Here two non-adjacent CPUs are in use. But 3 seconds later, the processes are running on adjacent CPUs:

top - 21:07:53 up 43 min, 2 users, load average: 0.55, 0.45, 0.36
Tasks: 86 total, 4 running, 82 sleeping, 0 stopped, 0 zombie
Cpu0 : 96.3%us, 3.7%sy, 0.0%ni, 0.0%id, 0.0%wa, 0.0%hi, 0.0%si, 0.0%st
Cpu1 : 96.0%us, 3.6%sy, 0.0%ni, 0.0%id, 0.0%wa, 0.3%hi, 0.0%si, 0.0%st
Cpu2 : 0.0%us, 0.0%sy, 0.0%ni, 99.3%id, 0.0%wa, 0.3%hi, 0.0%si, 0.3%st
Cpu3 : 0.3%us, 0.0%sy, 0.0%ni, 99.3%id, 0.0%wa, 0.0%hi, 0.0%si, 0.3%st
PID USER PR NI VIRT RES SHR S %CPU %MEM TIME+ COMMAND
1766 ec2-user 20 0 4444 608 400 R 99.7 0.0 0:09.08 gzip
1768 ec2-user 20 0 4444 608 400 R 99.7 0.0 0:09.08 gzip

Although usage percentages are similar, we’ve seen earlier that throughput drops by a third when cores are shared, and we see varied throughput as the processes are context-switched between processors.
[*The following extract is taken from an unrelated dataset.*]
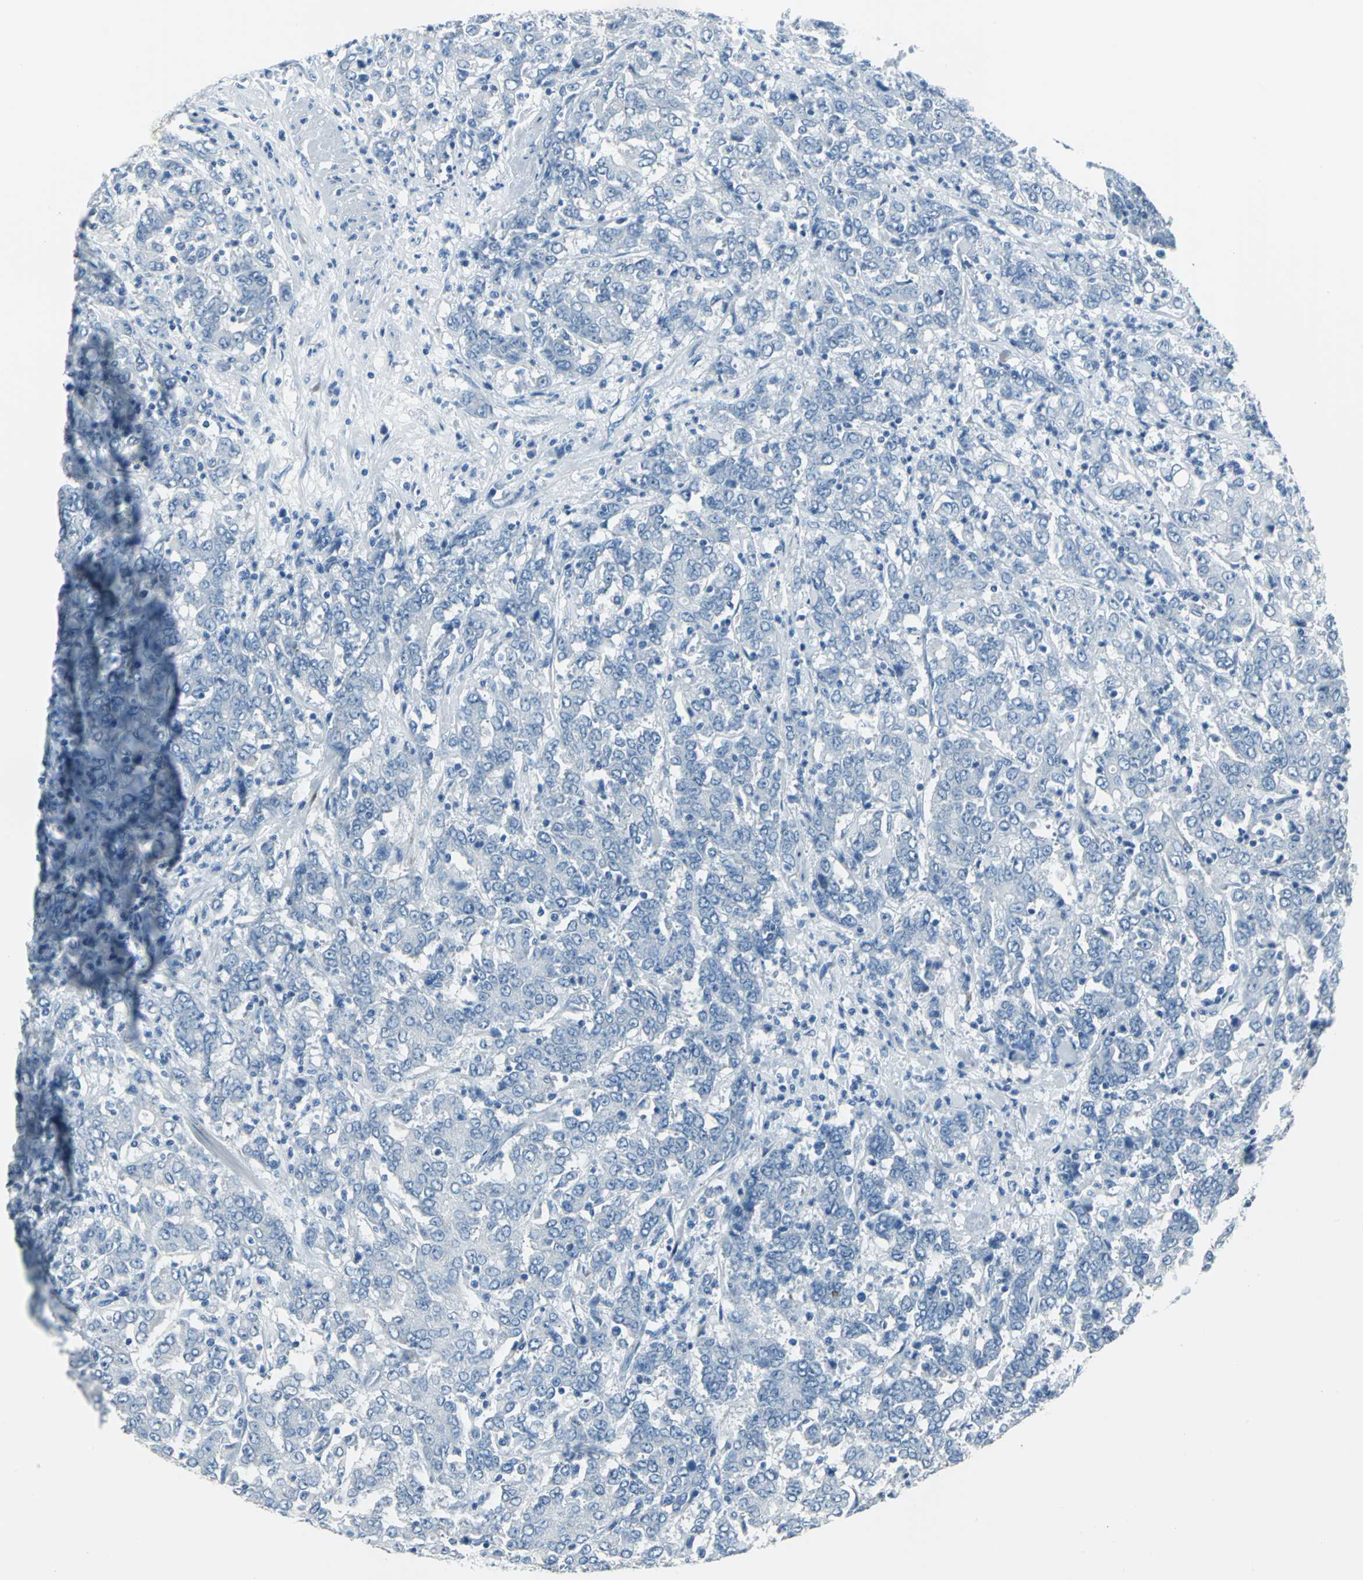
{"staining": {"intensity": "negative", "quantity": "none", "location": "none"}, "tissue": "stomach cancer", "cell_type": "Tumor cells", "image_type": "cancer", "snomed": [{"axis": "morphology", "description": "Adenocarcinoma, NOS"}, {"axis": "topography", "description": "Stomach, lower"}], "caption": "This is an IHC histopathology image of stomach cancer (adenocarcinoma). There is no staining in tumor cells.", "gene": "DNAI2", "patient": {"sex": "female", "age": 71}}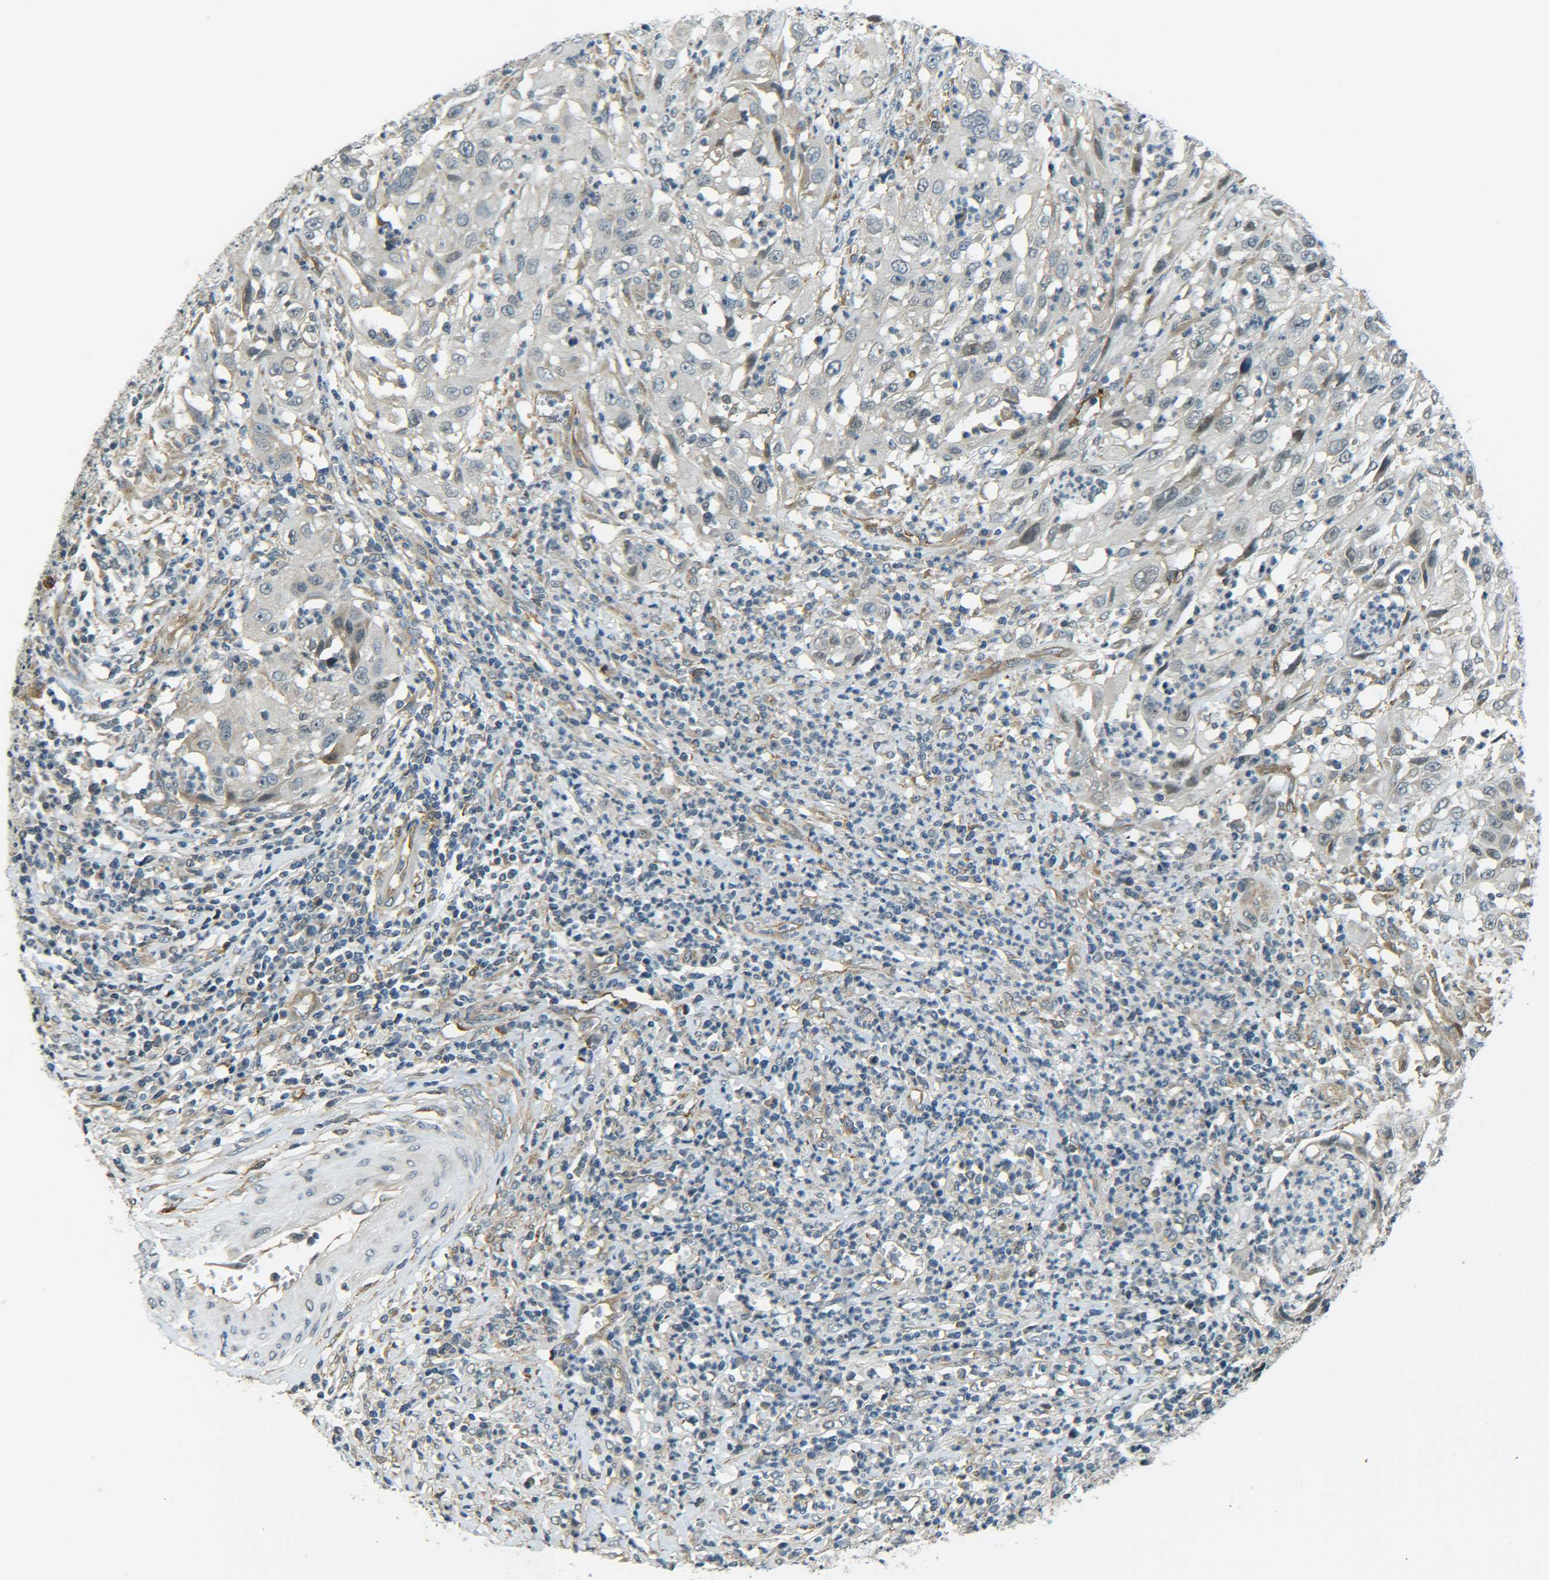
{"staining": {"intensity": "negative", "quantity": "none", "location": "none"}, "tissue": "cervical cancer", "cell_type": "Tumor cells", "image_type": "cancer", "snomed": [{"axis": "morphology", "description": "Squamous cell carcinoma, NOS"}, {"axis": "topography", "description": "Cervix"}], "caption": "Tumor cells show no significant staining in cervical cancer (squamous cell carcinoma).", "gene": "DAB2", "patient": {"sex": "female", "age": 32}}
This type of situation arises where compute-intensive workloads are running, and when there are fewer processes than total CPU threads. And if only AWS would report correct core IDs to the system, this problem wouldn’t happen: the OS scheduler would make sure processes did not share cores unless necessary.
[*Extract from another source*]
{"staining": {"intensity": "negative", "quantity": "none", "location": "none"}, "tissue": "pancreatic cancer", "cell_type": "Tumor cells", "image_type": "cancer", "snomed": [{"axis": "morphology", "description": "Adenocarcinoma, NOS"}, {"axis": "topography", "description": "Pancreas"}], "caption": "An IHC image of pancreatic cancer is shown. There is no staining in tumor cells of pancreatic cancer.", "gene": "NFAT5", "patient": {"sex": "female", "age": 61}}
Here’s a chart summarizing the results:

Summing up

Over the course of the testing I’ve learned two things:

A vCPU in an AWS environment actually represents only half a physical core. So if you’re looking for equivalent compute capacity to, say, an 8-core server, you would need a so-called 4xlarge EC2 instance with 16 vCPUs. So take it into account in your costing models!
The mislabeling of the CPU threads as separate single-core processors can result in performance variability as processes are switched between threads. This is something the AWS and/or Xen teams should be able to fix in the kernel.

Readers: what has been your experience with CPU performance in AWS? If any of you has access to a physical machine running E5-2670 processors, it would be interesting to see how the simple gzip test runs.